Het ontwerp van bestuursovereenkomst is besproken in het directiecomité en zodanig opgemaakt dat alle houders van managementfuncties of staffuncties, althans gedeeltelijk en minstens voor wat betreft de elementen die betrekking hebben op hun functie en verantwoordelijkheidsdomein, actief betrokken zijn geweest bij de opmaak ervan.
Indien geen directiecomité is opgericht in de programmatorische federale overheidsdienst, is het ontwerp van bestuursovereenkomst zodanig opgemaakt dat alle eventuele houders van managementfuncties of staffuncties, althans gedeeltelijk en minstens voor wat betreft de elementen die betrekking hebben op hun functie en verantwoordelijkheidsdomein, actief betrokken zijn geweest bij de opmaak ervan.
Wat betreft de horizontale federale overheidsdiensten, is het ontwerp van bestuursovereenkomst eveneens voorafgaand voor advies voorgelegd aan de vertegenwoordigers van hun belangrijkste klanten/gebruikers.
Het ontwerp van bestuursovereenkomst wordt bezorgd aan de voogdijminister of voogdijstaatssecretaris, of desgevallend aan de minister of staatssecretaris bevoegd voor het grootste gedeelte van het activiteitsgebied, die op zijn beurt het ontwerp van bestuursovereenkomst onverwijld bezorgt aan de andere bevoegde ministers of staatssecretarissen. § 4. De bestuursovereenkomst treedt pas in werking na goedkeuring en ondertekening door de voogdijminister of voogdijstaatssecretaris, of desgevallend door de minister of staatssecretaris bevoegd voor het grootste gedeelte van het activiteitsgebied. De voogdijminister of voogdijstaatssecretaris, of desgevallend de minister of staatssecretaris bevoegd voor het grootste gedeelte van het activiteitsgebied, waakt erover dat de bestuursovereenkomst in overeenstemming is met het economisch, sociaal en financieel beleid van de Staat.

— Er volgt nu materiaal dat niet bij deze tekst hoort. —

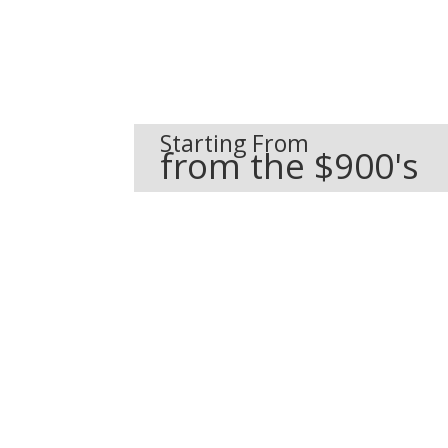
Starting From
from the $900's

Wanneer meerdere ministers of staatssecretarissen bevoegd zijn voor het activiteitsgebied van een voorzitter van een directiecomité of van een voorzitter, vraagt de minister of staatssecretaris bevoegd voor het grootste gedeelte van het activiteitsgebied, voorafgaand aan de goedkeuring en ondertekening van de bestuursovereenkomst, het advies van alle andere bevoegde ministers of staatssecretarissen. Deze beschikken over een termijn van vijftien werkdagen om hun advies te formuleren. Wanneer deze termijn verstreken is, wordt het advies niet meer vereist. Bij de goedkeuring en ondertekening van de bestuursovereenkomst houdt de minister of staatssecretaris bevoegd voor het grootste gedeelte van het activiteitsgebied, rekening met de eventuele opmerkingen van de andere bevoegde ministers of staatssecretarissen.

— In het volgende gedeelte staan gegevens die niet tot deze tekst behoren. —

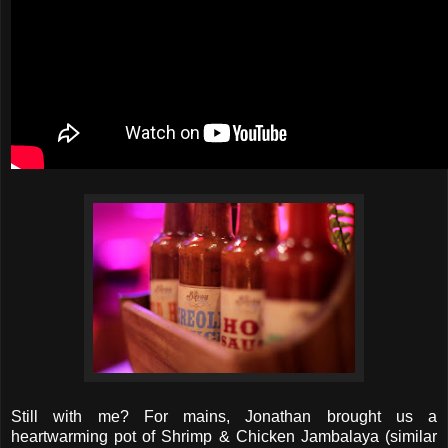
Still with me? For mains, Jonathan brought us a
heartwarming pot of Shrimp & Chicken Jambalaya (similar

De ondertekende bestuursovereenkomst wordt onverwijld door de voogdijminister of voogdijstaatssecretaris, of desgevallend door de minister of staatssecretaris bevoegd voor het grootste gedeelte van het activiteitsgebied, ter informatie voorgelegd aan de Ministerraad. § 5. De bestuursovereenkomst wordt gesloten voor een duur van drie kalenderjaren en heeft bijgevolg een strategische planningshorizon van drie jaar, die wordt geconcretiseerd in operationele planningshorizonten van één jaar. § 6. Uiterlijk zes maanden voor het verstrijken van een bestuursovereenkomst, legt de overheidsdienst aan de voogdijminister of voogdijstaatssecretaris, of desgevallend aan de minister of staatssecretaris bevoegd voor het grootste gedeelte van het activiteitsgebied, een nieuw ontwerp van bestuursovereenkomst voor.

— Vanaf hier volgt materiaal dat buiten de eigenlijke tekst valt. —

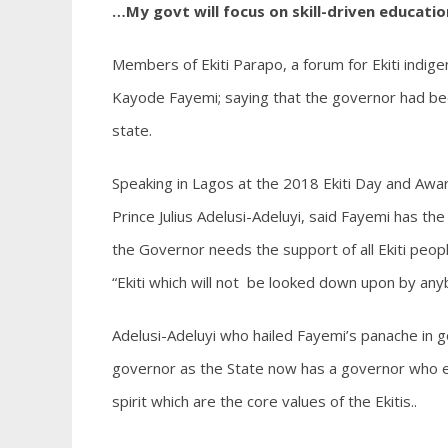
…My govt will focus on skill-driven educatio
Members of Ekiti Parapo, a forum for Ekiti indi
Kayode Fayemi; saying that the governor had bee
state.
Speaking in Lagos at the 2018 Ekiti Day and Awar
Prince Julius Adelusi-Adeluyi, said Fayemi has th
the Governor needs the support of all Ekiti peop
“Ekiti which will not be looked down upon by any
Adelusi-Adeluyi who hailed Fayemi’s panache in go
governor as the State now has a governor who e
spirit which are the core values of the Ekitis..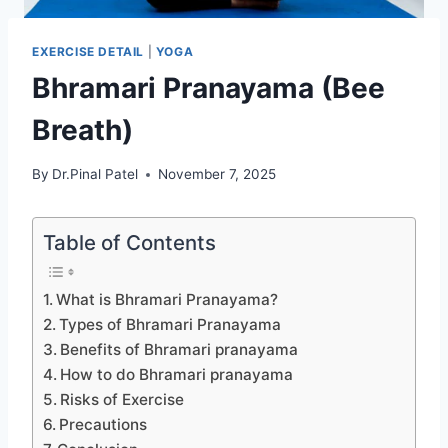
EXERCISE DETAIL
|
YOGA
Bhramari Pranayama (Bee
Breath)
By
Dr.Pinal Patel
November 7, 2025
Table of Contents
What is Bhramari Pranayama?
Types of Bhramari Pranayama
Benefits of Bhramari pranayama
How to do Bhramari pranayama
Risks of Exercise
Precautions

Indien bij het verstrijken van een bestuursovereenkomst geen nieuwe bestuursovereenkomst in werking is getreden, wordt ze van rechtswege verlengd, tot op het ogenblik dat een nieuwe bestuursovereenkomst in werking is getreden.
Indien geen nieuwe bestuursovereenkomst in werking is getreden binnen een termijn van één jaar na de in het voorgaande lid bedoelde verlenging, kan de voogdijminister of voogdijstaatssecretaris, of desgevallend de minister of staatssecretaris bevoegd voor het grootste gedeelte van het activiteitsgebied, voorlopige regels vaststellen.
Deze voorlopige regels zullen als nieuwe bestuursovereenkomst gelden tot op het ogenblik dat een nieuwe bestuursovereenkomst in werking treedt. § 7. De bestuursovereenkomst kan tijdens zijn duurtijd, in voorkomend geval, elke drie maand aangepast worden.
Elk van de onderhandelende partijen, bedoeld in paragraaf 3, alsook desgevallend alle andere bevoegde ministers of staatssecretarissen, kunnen een voorstel tot wijziging van de bestuursovereenkomst voorleggen, waarvan de impact wordt besproken door de onderhandelende partijen.
Het voorstel tot wijziging van de bestuursovereenkomst dat wordt voorgelegd door de overheidsdienst, neemt de vorm aan van een ontwerp tot wijziging van de bestuursovereenkomst dat is besproken in het directiecomité en dat zodanig is opgemaakt dat alle houders van managementfuncties of staffuncties op wiens verantwoordelijkheid het ontwerp tot wijziging een impact heeft, actief betrokken zijn geweest bij de opmaak ervan.
Indien geen directiecomité is opgericht in de programmatorische federale overheidsdienst, is het ontwerp tot wijziging van de bestuursovereenkomst dat wordt voorgelegd door de overheidsdienst zodanig opgemaakt dat alle eventuele houders van managementfuncties of staffuncties op wiens verantwoordelijkheid het ontwerp tot wijziging een impact heeft, actief betrokken zijn geweest bij de opmaak ervan.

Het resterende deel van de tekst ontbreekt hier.